** TEXT EXCERPT follows **

# Warning: Heartbleed Bug affects 500px.com, flickr.com, et al!!



## RustyTheGeek (Apr 10, 2014)

*FYI - For those of you that haven't heard the news about the HEARTBLEED SSL BUG...

There are many websites that are vulnerable to the bug until they are patched.*

*Affected PHOTO sites include 500px.com and flickr.com.*

(As listed here... https://github.com/musalbas/heartbleed-masstest/blob/master/top1000.txt)

*Also, I just tested the vonage.com login page and it is also affected.*

*Go to these sites to test (paste in the address of) the URL of the https login page before you use or login to the site again. There is also a Chrome Extension linked at the filippo site.*
*https://www.ssllabs.com/ssltest* OR *http://filippo.io/Heartbleed/*


----------



## traingineer (Apr 13, 2014)

RustyTheGeek said:


> *FYI - For those of you that haven't heard the news about the HEARTBLEED SSL BUG...
> 
> There are many websites that are vulnerable to the bug until they are patched.*
> 
> ...



Thank you for the info!


----------



## jrista (Apr 13, 2014)

It isn't just these sites. OpenSSL is used in about 70% of web servers running open-source operating systems and web server software. It's also used for the majority of email servers, and OpenSSL is used ALL OVER the place for all kinds of other things.

** End of TEXT EXCERPT **
** DATA PROVIDED follows **

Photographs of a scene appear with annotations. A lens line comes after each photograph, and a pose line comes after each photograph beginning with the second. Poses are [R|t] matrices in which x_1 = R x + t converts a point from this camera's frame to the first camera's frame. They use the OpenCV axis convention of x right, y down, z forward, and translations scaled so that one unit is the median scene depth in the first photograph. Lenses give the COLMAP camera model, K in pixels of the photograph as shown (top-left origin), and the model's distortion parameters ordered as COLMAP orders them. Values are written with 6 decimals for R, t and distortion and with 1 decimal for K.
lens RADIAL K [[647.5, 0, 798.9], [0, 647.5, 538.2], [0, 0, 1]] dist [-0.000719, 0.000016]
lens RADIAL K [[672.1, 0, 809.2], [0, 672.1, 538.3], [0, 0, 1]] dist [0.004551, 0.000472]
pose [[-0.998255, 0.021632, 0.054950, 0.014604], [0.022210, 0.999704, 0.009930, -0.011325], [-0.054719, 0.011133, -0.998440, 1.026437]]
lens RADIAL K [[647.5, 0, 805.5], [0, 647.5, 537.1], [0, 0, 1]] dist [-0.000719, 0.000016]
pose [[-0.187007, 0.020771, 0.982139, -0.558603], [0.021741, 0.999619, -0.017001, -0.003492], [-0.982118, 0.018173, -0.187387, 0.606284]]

** End of DATA PROVIDED **
** DATA PROVIDED follows **

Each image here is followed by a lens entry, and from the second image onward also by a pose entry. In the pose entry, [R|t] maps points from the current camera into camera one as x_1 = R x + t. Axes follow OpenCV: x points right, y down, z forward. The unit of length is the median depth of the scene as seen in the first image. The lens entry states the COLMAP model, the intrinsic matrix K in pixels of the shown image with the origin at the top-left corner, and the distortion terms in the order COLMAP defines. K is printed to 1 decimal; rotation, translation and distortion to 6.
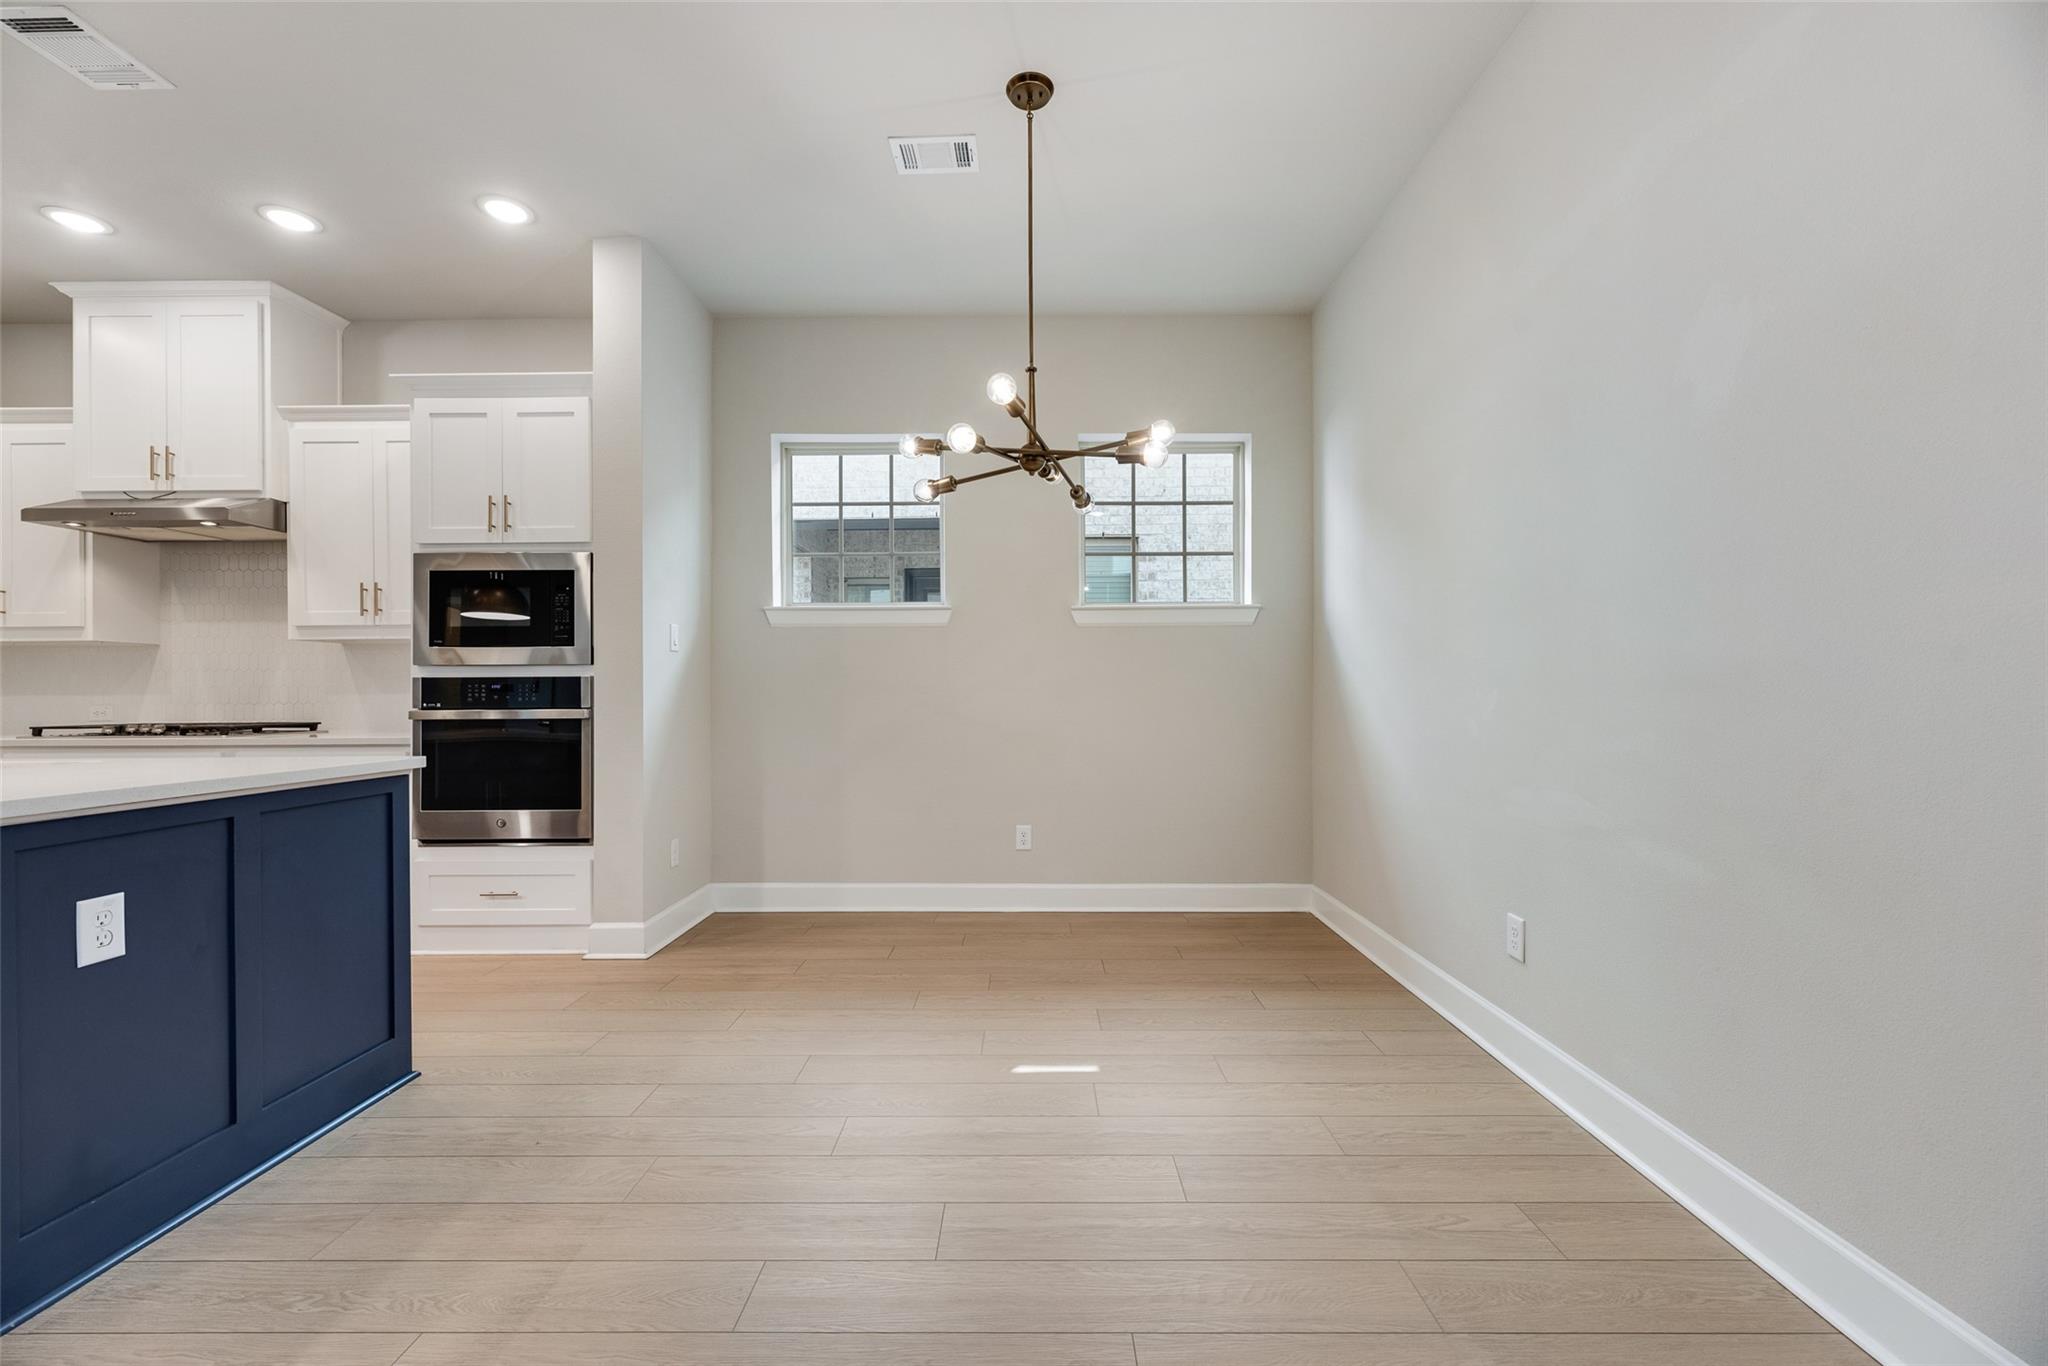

** End of DATA PROVIDED **
** DATA PROVIDED follows **

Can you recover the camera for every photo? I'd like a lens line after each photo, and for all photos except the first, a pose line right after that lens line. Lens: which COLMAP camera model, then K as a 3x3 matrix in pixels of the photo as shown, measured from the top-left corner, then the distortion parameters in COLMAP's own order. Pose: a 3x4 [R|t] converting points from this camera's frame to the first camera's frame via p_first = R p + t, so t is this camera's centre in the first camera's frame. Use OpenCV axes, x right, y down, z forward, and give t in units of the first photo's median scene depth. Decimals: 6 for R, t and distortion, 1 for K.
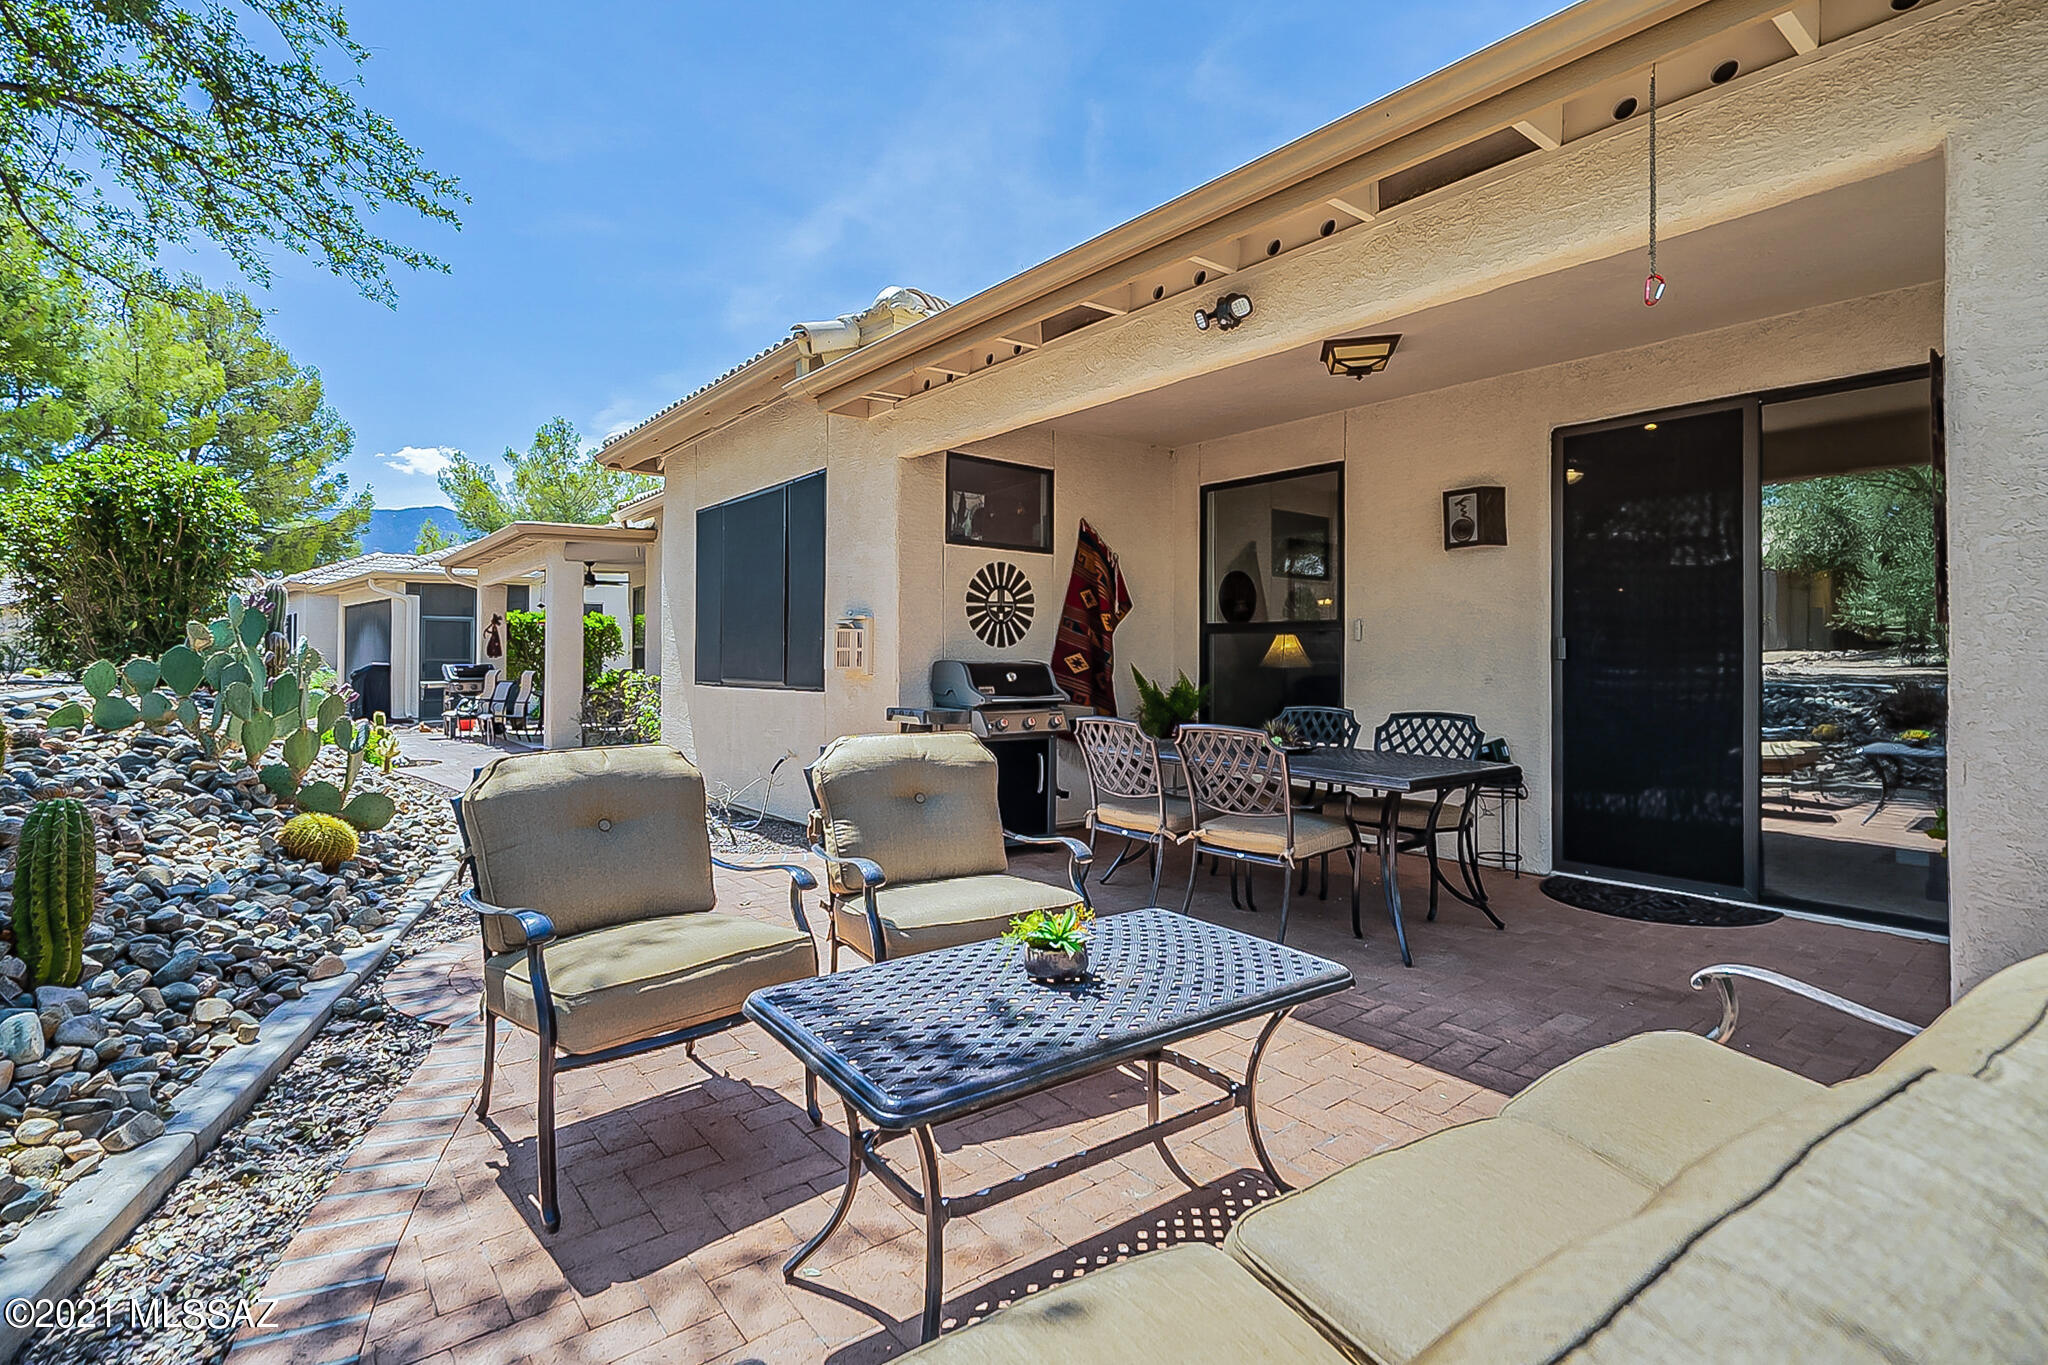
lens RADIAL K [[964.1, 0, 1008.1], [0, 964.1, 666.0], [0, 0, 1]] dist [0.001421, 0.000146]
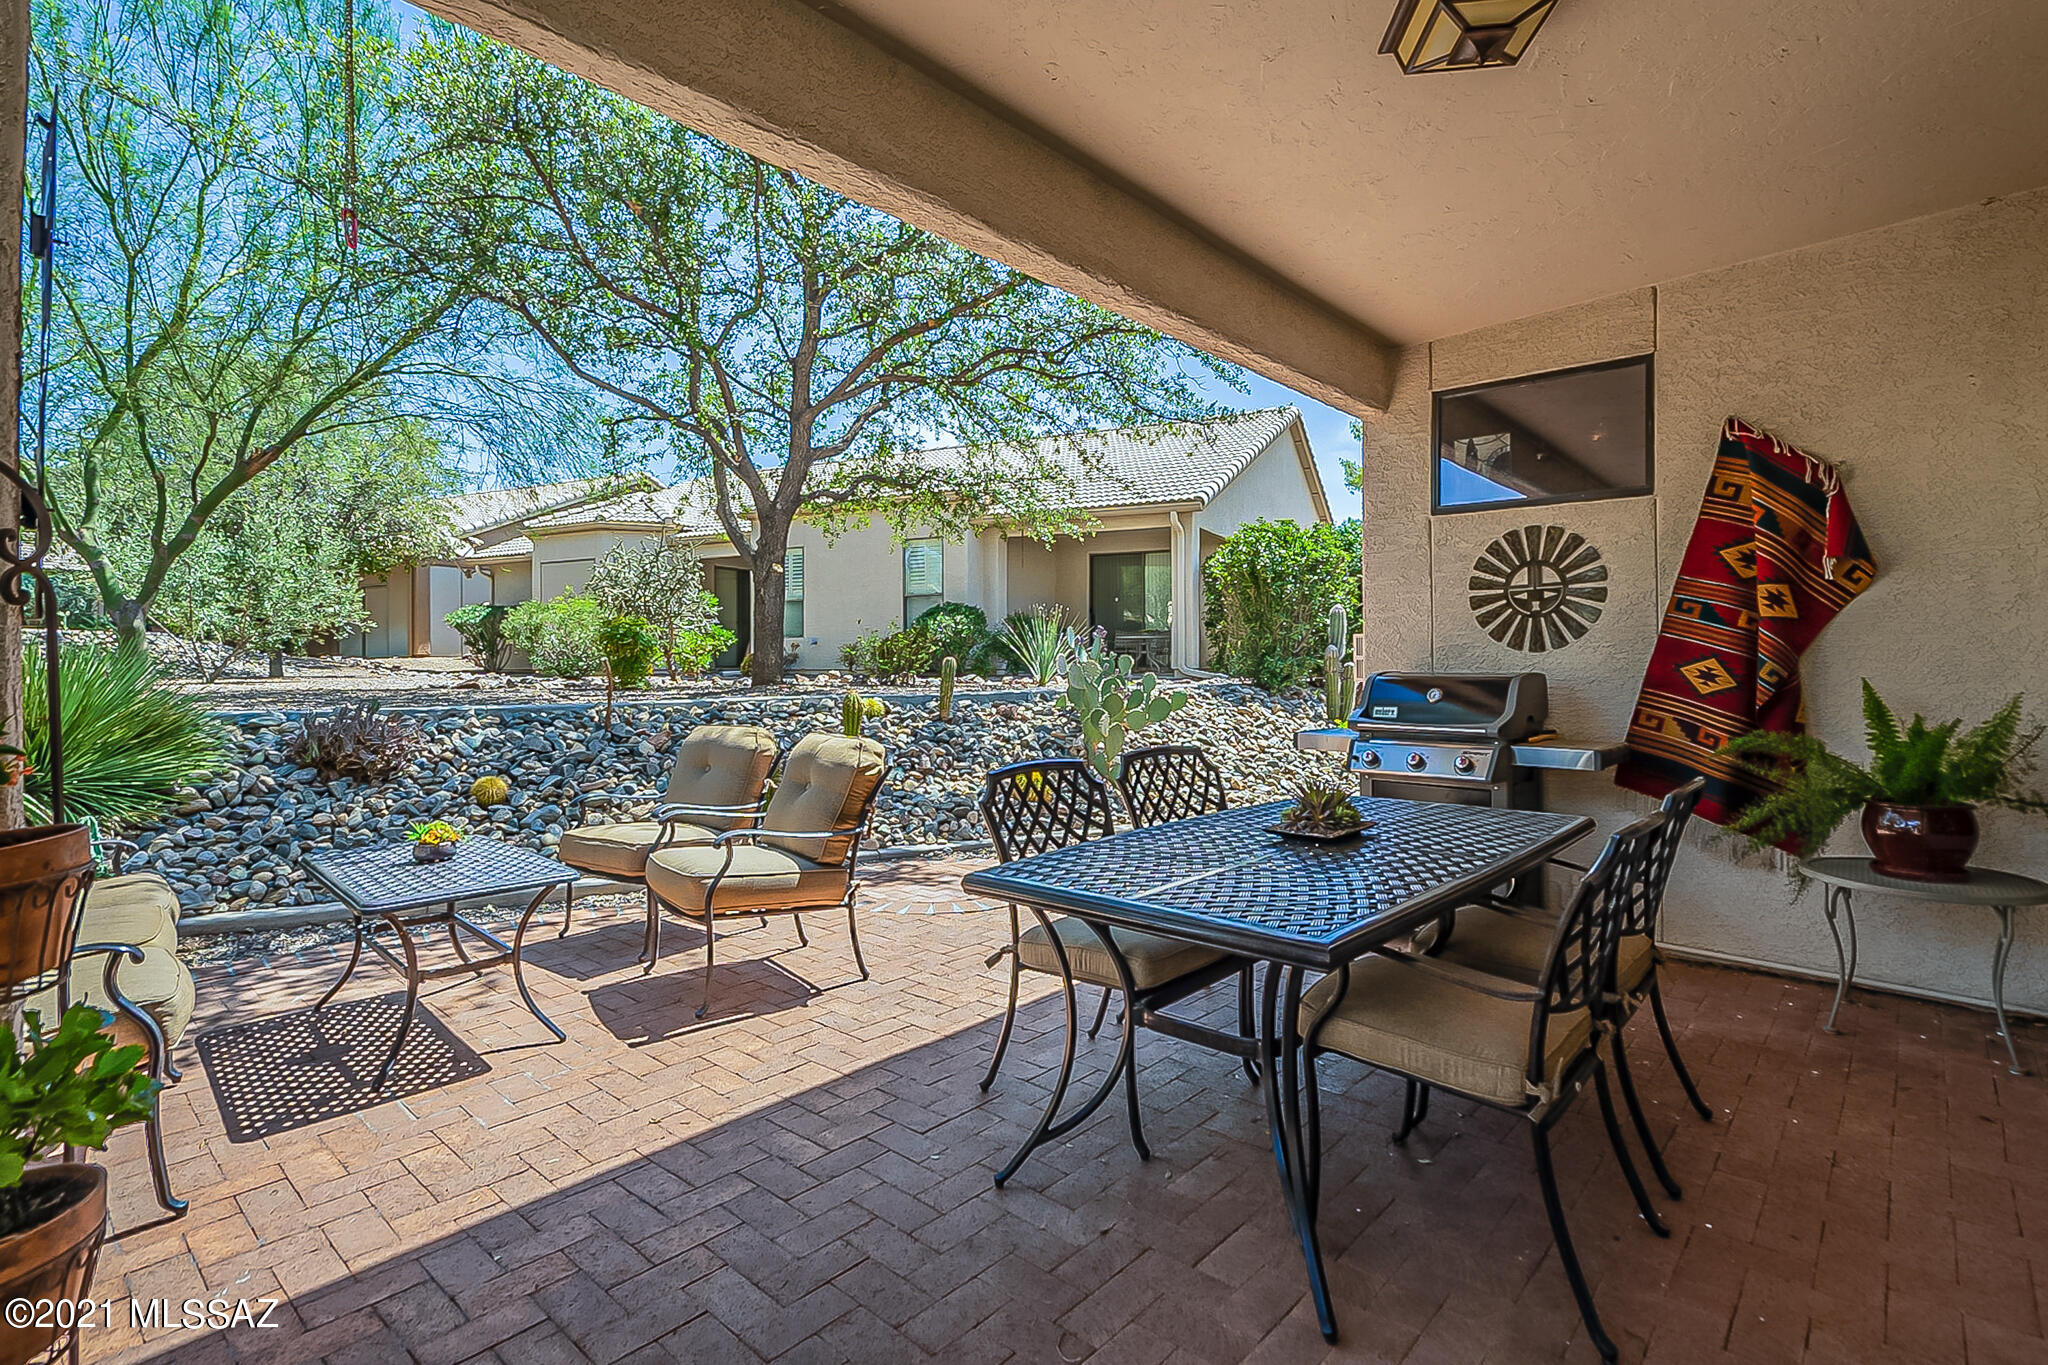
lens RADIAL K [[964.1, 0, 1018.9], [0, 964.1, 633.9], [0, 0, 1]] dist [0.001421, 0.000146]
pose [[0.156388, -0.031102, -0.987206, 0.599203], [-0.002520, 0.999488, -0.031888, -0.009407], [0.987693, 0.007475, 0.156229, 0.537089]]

** End of DATA PROVIDED **

### EXERCISE SET
1. List the usernames of everyone who posts in the Heartbleed bug forum thread.
2. Carry on the Heartbleed bug forum thread, starting right after the final sentence of its last post.

### RESULTS IN ORDER
1.
RustyTheGeek
traingineer
jrista

2.
This bug is really a disaster...you can no longer simply rely on the notion that if you are in SSL, your safe. It will take weeks at least for really critical sites to upgrade to the patched SSL version, and it could take months or years for the majority of affected servers to be patched. 

That basically means you can no longer trust that when your browser says your secure (i.e. it's using SSL over HTTPS), that you actually are secure. 

Trust nothing anymore, ppls!  Web site security is now a highly nebulous thing. Unless you directly verify that the server is using OpenSSL 1.0.1g (or something else entirely, like Windows Server which is not affected), I wouldn't trust ANY web site under SSL for a while.


----------



## Mt Spokane Photography (Apr 14, 2014)

My online store was affected, but was patched within 24 hours of the announcement.


----------



## traingineer (Apr 14, 2014)

Valve has also been affected.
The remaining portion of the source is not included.